The store has too much emphasis on the religion section(which contains almost completely christian literature – very little on other religions, and almost nothing on atheism or religious criticism. Yet, there are enough bibles to supply the nightstands of every room in a rather large hotel!) The politics section is almost entirely right-wing conservative, very little of anything else(sort of the Fox News of bookstores). Also, computer books tend to be years out of date. Staff hard-sell«rewards» cards, and magazine subscriptions, to the point that checkout is a time-consuming ordeal. The magazine subscriptions are an outright scam – They tell you it’s a «90 day free trial», then charge your credit card within a couple of weeks for a full year’s subscription.

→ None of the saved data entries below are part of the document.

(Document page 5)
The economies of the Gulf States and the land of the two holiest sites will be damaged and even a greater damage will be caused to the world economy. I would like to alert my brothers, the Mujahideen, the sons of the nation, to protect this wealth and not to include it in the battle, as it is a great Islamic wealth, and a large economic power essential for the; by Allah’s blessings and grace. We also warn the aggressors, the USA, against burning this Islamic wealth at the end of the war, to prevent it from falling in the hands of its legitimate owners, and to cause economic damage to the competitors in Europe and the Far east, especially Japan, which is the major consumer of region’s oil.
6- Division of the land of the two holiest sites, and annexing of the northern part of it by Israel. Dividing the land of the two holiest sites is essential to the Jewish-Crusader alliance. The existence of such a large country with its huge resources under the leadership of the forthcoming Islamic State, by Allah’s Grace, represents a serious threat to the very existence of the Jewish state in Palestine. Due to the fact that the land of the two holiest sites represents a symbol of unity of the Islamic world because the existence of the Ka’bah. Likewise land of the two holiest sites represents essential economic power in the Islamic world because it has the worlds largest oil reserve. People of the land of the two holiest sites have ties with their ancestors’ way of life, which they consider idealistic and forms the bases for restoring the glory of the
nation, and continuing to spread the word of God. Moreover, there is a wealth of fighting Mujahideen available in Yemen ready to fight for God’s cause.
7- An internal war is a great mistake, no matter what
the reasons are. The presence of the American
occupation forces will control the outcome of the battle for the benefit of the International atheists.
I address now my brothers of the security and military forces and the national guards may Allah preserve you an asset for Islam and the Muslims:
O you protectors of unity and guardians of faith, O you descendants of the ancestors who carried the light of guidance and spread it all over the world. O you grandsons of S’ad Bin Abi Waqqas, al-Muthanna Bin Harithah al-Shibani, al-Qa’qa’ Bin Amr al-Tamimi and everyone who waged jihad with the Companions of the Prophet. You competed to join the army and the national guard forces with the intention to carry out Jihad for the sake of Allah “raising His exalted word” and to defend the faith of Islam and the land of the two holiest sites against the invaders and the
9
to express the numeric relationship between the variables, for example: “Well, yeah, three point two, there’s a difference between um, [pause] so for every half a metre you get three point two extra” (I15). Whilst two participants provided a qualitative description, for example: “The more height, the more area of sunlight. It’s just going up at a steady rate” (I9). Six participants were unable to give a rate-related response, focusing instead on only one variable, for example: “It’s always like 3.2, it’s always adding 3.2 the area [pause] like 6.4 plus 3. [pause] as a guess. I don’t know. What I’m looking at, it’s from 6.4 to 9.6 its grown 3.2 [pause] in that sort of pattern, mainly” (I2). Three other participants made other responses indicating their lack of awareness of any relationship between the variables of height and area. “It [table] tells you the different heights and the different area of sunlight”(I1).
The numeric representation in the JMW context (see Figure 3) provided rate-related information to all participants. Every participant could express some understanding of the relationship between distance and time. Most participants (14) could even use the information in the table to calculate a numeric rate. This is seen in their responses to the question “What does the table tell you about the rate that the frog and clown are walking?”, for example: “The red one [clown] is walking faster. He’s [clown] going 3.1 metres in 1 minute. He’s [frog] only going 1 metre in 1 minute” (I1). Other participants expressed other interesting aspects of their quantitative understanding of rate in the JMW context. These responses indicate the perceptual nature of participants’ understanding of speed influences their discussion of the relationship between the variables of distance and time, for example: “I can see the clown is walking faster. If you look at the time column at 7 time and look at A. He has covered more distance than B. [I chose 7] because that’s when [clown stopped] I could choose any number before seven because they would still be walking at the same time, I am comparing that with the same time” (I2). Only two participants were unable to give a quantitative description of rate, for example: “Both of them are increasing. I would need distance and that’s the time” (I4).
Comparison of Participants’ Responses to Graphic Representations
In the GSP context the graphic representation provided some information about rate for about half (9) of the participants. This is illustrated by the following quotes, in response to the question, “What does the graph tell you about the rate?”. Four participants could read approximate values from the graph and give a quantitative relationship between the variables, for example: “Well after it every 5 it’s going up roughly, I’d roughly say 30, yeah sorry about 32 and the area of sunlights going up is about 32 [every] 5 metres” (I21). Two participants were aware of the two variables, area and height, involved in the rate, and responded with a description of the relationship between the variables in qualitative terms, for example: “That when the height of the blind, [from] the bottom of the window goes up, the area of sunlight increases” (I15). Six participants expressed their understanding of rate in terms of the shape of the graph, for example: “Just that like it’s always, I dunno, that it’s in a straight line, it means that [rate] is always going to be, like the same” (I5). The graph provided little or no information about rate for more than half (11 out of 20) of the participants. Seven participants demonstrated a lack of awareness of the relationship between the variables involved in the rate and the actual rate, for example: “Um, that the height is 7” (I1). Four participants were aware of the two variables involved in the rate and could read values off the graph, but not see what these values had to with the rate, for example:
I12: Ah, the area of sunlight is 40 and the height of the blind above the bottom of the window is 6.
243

Also, prices in their computer system don’t always match those on the items. Instead of just correcting it, they demand all sorts of personal info(supposedly for their«accounting system»). It appears that it’s a method of harvesting your info for marketing purposes(and/or to sell to other marketers). Lousy merchandise choices, and not to be trusted. Note: They are the ONLY place I know of in the area that stocks vinyl records and record players(if you’re ever nostalgic for the Twentieth Century).
Jenny H.
Rating des Ortes: 2 Los Angeles, CA
While the selection of books is large their customer service is solely focused on smashing down your throat the need to buy their membership. And today I was completely insulted by the cash register blondie. When you work in a book store with a geek’s heaven section or nerd HQ you are going to get asked lots of questions. But miss blondie here when asked if they had the Groot vinyl figuring her responses were«what?» and«I don’t understand the point of these things; they creep me out». I don’t give a toss what your opinion is Blondie, but voicing it to the customer is the WRONG choice. When I finally decide to pay after calming down her co-worker who’s «living the dream» and witnessed my interaction with miss selfish over there was only concerned in slamming down my throat for what seemed like 5 mins on why I need to buy their membership card. And why he has it in his pocket. Well guess what? I’m not coming back! BAM that!